Continue reading the main story

To emphasize the value of the offer, Bausch and Warburg said that it represented a 23 percent premium over Bausch’s average price in the 30 days before speculation of a potential deal began lifting Bausch’s stock price late last month. The deal could close soon after the 50-day search for alternatives if no better offers emerge because Warburg’s offer would not present any antitrust issues.

Warburg or any competing acquirer would be taking on a famous brand name tarnished by a global recall last year of one of its leading products — the ReNu with MoistureLoc contact lens cleaner, which was linked to an outbreak of fungal infections among lens wearers in Asia and the United States. The company faces scores of lawsuits on behalf of lens wearers who blame the cleaner for infections that forced them to undergo eye surgery and, in a few cases, cost them an eye.

That brand damage may have been exacerbated two months ago by a smaller recall of the older product that replaced MoistureLoc on the shelves, ReNu Multiplus, after reports that traces of excess iron in some bottles were causing discoloration. Bausch said the contamination had not caused any injuries but might shorten the period in which the cleaning and sterilizing solution would be effective.

Bausch, based in Rochester, makes contact lenses, pharmaceuticals for the eye and optical surgery products in addition to its lens cleaners.

On top of its marketing woes, Bausch has been struggling for more than a year to finish reauditing its books for reported accounting irregularities in overseas operations and has sought repeated extensions from federal regulators for filing of financial reports. The accounting tangle has also forced it to renegotiate lending agreements that it had violated by not filing the financial statements.

The company said last month that income fell last year by 22 percent, to $14.9 million, and that a decline of lens care sales by about 21 percent reduced overall revenue to $2.29 billion, down about 2.5 percent from 2005.

Standard & Poor’s, the bond rating agency, responded to yesterday’s deal by lowering its rating on the company’s $830 million in debt to BB+, a level commonly referred to as junk bond status.

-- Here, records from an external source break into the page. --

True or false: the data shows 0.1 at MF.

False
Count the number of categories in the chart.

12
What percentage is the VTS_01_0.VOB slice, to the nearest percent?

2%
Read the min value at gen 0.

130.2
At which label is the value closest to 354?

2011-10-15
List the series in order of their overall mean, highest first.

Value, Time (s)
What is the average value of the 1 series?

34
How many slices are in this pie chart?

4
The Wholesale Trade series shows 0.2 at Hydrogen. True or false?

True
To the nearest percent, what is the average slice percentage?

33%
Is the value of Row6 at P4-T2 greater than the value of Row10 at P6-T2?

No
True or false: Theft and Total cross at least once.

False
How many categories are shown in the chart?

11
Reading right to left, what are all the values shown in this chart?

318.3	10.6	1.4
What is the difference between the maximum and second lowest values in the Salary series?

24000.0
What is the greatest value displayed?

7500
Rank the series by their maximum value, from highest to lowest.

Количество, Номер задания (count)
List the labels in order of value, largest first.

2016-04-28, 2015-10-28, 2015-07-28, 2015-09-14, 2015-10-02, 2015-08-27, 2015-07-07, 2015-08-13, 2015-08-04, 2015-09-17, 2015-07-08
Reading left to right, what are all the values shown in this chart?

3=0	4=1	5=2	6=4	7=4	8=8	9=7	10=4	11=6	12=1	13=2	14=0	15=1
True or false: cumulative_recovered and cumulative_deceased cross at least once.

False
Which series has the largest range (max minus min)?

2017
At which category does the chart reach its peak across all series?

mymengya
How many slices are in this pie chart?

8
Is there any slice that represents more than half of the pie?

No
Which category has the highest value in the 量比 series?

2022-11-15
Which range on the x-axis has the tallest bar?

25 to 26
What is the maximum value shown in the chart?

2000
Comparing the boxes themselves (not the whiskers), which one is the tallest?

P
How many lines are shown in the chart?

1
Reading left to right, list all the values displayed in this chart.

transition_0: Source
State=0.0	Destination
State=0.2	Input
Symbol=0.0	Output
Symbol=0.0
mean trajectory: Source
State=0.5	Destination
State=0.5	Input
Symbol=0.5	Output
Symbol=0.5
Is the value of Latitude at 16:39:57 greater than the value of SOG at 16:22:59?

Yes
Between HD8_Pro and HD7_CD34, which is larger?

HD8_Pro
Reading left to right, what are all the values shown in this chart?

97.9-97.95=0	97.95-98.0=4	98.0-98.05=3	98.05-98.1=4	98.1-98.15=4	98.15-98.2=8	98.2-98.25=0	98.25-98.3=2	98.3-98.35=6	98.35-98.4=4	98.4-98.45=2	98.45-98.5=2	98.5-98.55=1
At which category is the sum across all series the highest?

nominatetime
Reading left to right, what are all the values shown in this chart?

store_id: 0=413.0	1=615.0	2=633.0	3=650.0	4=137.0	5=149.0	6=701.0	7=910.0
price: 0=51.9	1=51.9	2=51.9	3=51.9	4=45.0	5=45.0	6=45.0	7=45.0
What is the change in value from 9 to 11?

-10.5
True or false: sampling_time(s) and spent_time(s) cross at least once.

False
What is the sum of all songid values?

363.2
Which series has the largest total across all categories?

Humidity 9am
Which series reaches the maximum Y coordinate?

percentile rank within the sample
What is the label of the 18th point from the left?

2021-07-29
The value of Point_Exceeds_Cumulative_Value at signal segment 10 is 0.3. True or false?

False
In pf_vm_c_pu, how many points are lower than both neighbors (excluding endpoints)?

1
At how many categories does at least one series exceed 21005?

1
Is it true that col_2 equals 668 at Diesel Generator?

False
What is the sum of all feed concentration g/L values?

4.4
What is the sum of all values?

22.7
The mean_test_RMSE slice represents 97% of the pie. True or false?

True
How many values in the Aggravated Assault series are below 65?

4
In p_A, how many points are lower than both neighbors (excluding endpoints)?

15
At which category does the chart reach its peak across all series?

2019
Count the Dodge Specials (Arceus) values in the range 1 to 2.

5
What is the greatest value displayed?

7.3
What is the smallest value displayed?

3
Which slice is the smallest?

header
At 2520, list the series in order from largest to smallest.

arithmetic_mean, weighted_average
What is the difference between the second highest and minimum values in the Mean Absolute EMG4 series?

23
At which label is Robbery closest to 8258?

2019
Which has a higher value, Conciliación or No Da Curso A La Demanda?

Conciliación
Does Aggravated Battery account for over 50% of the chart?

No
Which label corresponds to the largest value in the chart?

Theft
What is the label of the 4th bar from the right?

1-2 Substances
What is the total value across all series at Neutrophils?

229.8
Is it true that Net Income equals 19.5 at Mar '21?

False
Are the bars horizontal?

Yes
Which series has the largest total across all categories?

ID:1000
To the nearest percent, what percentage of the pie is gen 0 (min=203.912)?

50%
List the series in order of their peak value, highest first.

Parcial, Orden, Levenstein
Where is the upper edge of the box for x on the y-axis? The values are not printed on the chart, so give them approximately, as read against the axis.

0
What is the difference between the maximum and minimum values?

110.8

In a news release announcing the buyout plan, Ronald L. Zarrella, Bausch’s chairman and chief executive, said, “We are pleased that this transaction appropriately recognizes the value of Bausch & Lomb’s highly respected brand and innovative products in the eye care industry, while providing our shareholders with an immediate and substantial cash premium.”

Warburg’s investment is being handled by its New York office. The company manages $20 billion in assets from offices in North America, Europe and Asia. Mr. Zarrella said the investment firm “understands our industry and business well.”

That may be too true, according to some analysts. Jack T. Ciesielski, an accounting specialist whose company, R. G. Associates, is a portfolio management and research firm based in Baltimore, said that private equity firms had an advantage over other investors in assessing a company’s value if the company had not been filing public financial statements. “I’m surprised nobody is jumping up and down and saying, ‘How fair is this?’ ” Mr. Ciesielski said.